5.2    Klachtonderdeel b) is naar het oordeel van de raad eveneens gegrond. Het bestaan van een openstaande factuur als zodanig is door verweerster niet betwist. Zij heeft tijdens de mondelinge behandeling van het 60b-verzoek van klager op 9 oktober 2017 doen voorkomen alsof er met de collega-advocaat in kwestie een betalingsregeling was getroffen. Gebleken is echter dat dat niet het geval is.

Ad klachtonderdeel c) en d)

5.3    Verweerster heeft ter zitting erkend dat zij in 2015 en 2016 niet voldoende opleidingspunten heeft gehaald en het tekort uit 2015 ondanks daartoe gemaakte afspraken, niet heeft ingehaald. Eveneens heeft zij erkend de financiële bijdrage 2017 niet aan de Nederlandse Orde van Advocaten te hebben voldaan. Ook deze klachtonderdelen acht de raad derhalve gegrond.

6    MAATREGEL

6.1    De raad tilt zwaar aan de terecht aan verweerster gemaakte verwijten.

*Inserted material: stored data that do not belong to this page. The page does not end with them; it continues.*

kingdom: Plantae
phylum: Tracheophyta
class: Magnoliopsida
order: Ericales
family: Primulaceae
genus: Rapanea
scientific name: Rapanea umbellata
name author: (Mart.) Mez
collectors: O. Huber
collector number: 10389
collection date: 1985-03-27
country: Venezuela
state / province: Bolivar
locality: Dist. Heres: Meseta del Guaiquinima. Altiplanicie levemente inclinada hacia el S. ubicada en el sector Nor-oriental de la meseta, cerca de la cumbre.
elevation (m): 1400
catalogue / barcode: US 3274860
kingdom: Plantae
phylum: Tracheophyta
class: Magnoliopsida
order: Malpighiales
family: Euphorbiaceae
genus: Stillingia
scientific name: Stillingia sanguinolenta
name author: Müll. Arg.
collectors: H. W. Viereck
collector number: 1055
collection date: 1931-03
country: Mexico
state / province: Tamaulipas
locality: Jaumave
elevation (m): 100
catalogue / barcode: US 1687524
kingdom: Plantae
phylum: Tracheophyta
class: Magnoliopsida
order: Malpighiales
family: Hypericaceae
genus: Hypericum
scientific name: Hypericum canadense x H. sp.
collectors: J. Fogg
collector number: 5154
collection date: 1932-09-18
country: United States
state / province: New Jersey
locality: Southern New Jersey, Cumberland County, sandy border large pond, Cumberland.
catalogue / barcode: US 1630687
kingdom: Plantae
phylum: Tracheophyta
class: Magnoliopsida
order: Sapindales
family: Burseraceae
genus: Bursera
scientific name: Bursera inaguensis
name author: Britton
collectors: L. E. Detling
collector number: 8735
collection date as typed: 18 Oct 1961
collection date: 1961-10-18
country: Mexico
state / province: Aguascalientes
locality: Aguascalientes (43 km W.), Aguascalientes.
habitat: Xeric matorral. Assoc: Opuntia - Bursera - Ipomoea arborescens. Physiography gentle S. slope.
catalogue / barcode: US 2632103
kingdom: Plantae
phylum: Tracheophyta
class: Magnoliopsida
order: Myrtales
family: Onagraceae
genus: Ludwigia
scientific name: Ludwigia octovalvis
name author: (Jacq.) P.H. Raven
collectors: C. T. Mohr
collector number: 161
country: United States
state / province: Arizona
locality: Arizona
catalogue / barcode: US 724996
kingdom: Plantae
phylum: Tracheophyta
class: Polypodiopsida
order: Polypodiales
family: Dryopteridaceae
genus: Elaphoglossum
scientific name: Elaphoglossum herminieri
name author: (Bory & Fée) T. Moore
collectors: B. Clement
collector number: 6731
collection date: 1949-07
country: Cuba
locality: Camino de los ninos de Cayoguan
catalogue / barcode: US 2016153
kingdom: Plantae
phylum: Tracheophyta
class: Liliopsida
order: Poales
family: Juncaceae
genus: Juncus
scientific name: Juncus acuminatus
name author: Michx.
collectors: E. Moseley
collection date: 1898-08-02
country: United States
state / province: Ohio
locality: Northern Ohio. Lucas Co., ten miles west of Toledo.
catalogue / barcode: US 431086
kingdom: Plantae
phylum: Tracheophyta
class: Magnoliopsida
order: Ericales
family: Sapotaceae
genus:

Door haar opstelling heeft zij het klager onmogelijk gemaakt zijn toezichthoudende functie naar behoren uit te oefenen. Zij heeft niet voldaan aan de op haar als advocaat rustende financiële en opleidingsverplichtingen en bovendien is gebleken dat zij jegens klager en de raad uitspraken heeft gedaan die in strijd waren met de waarheid. Alles overziend en mede in aanmerking genomen het feit dat klaagster zich recent van het tableau heeft laten uitschrijven, acht de raad de maatregel van voorwaardelijke schorsing passend en geboden. Aangezien verweerster thans niet op het tableau staat ingeschreven, zal de raad bepalen dat de proeftijd van twee jaar eerst ingaat vanaf het tijdstip waarop verweerster weer op het tableau mocht worden ingeschreven. 

7    KOSTENVEROORDELING

7.1    De raad ziet aanleiding om verweerster gelet op artikel 48ac, eerste lid, onder b Advocatenwet te veroordelen in de kosten die de Nederlandse Orde van Advocaten in verband met de behandeling van de zaak heeft moeten maken. Deze kosten worden vastgesteld op EUR 1.000,00. De raad bepaalt dat deze kosten binnen vier weken na het onherroepelijk worden van deze beslissing moeten worden betaald aan de Nederlandse Orde van Advocaten. Dit bedrag kan worden betaald op rekeningnummer IBAN: NL85 INGB 0000 0790 00, BIC: INGBNL2A, t.n.v. Nederlandse Orde van Advocaten, Den Haag, onder vermelding van “kostenveroordeling” en het zaaknummer.

BESLISSING

De raad van discipline:

-    verklaart de klacht gegrond;

-    legt aan verweerster de maatregel van schorsing voor de duur van drie weken op;

-    bepaalt dat deze schorsing niet ten uitvoer zal worden gelegd tenzij de raad van discipline later anders mocht bepalen op de grond dat verweerster binnen de hierna te vermelden proeftijd zich opnieuw schuldig heeft gemaakt aan een in artikel 46 van de Advocatenwet bedoelde gedraging;

-     stelt de proeftijd op een periode van twee jaar, ingaande na het onherroepelijk worden van deze beslissing en vanaf het tijdstip waarop verweerster weer op het tableau mocht worden ingeschreven;

 -    veroordeelt verweerster tot betaling van de proceskosten van EUR 1.000,00 aan de Nederlandse Orde van Advocaten, op de wijze en binnen de termijn als onder 7.1 bepaald.

Aldus beslist door mr. G.A.F.M. Wouters, voorzitter, mrs. R. de Haan, M.F. Laning,

P. Rijpstra en P.C.M. van Schijndel, leden, bijgestaan door mr. M.M.C. van der Sanden als griffier en uitgesproken in het openbaar op 12 maart 2018.

Griffier    Voorzitter

Deze beslissing is in afschrift op13 maart 2018 verzonden.